There are subtle ways we have begun to starve our priests, with an over-attentiveness to business, failing to walk with them in the early years of their vocation, closely, being sensitive to their spiritual needs and the opportunities that they must have in order to thrive and be fed, This obviously must come from them to some degree, and from their own love of God, but it is not easy, nor is it something that is always the case. The formation years expose young men to a very confined fraternity, companionship, rigor, and routine that aids balance and helps navigate things, even in the spiritual sense. Frequent opportunity for spiritual direction, confession etc. It is laid out for them, it is necessary that this continues to keep them nourished and close to the love of Christ.
The current climate of the Church at the core exposes the starving Shepherd. We know how to get to the peripheries it seems, but do we know how to preserve the centrality of Christ in the Church? We are called, in my opinion to look deeper here. It is time to look at ongoing formation more deeply and severely. Even when we gather priests, from what I've most heard, it is always centralized on going out, building up the Church, while this is a valid part of the priestly labour, there is evidently more need to focus on the interior, the spiritual life and ordering this in the life of the priest. It is more than numbers in pews.
Look what the Lord did with His first disciples...thousands of followers followed a few holy men, by their love, their obedience, they gathered. And so it will be with us. Or otherwise what we gather is only another form of scattered and lost sheep, under the guise of holiness with a diluted discipleship, compromising the Truth of Christ’s Church.
“Do You love me?”
Nothing more will suffice to live the fullness of life in Christ. Give me a poor Church an empty Church, over a Church filled to the brim empty of God.
______________________________
▶ [Goal]:
In the reflection on priests, what are gatherings of priests always centered on, from what the writer has most heard? The data after this point has nothing to do with the reflection on priests.

▶ [Provided data]:
______________________________
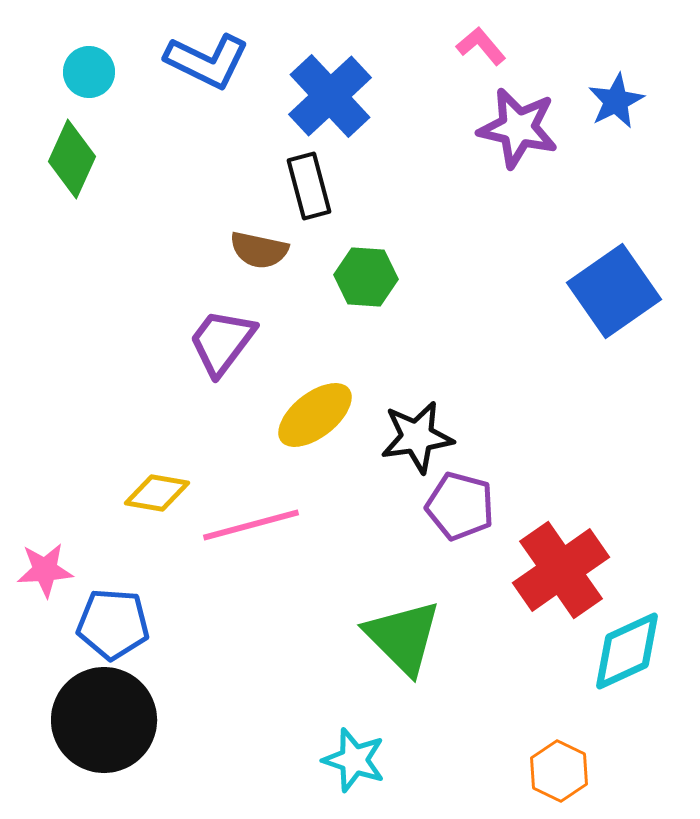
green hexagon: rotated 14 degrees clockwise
______________________________
▶ [Response to this exercise]:
Going out and building up the Church.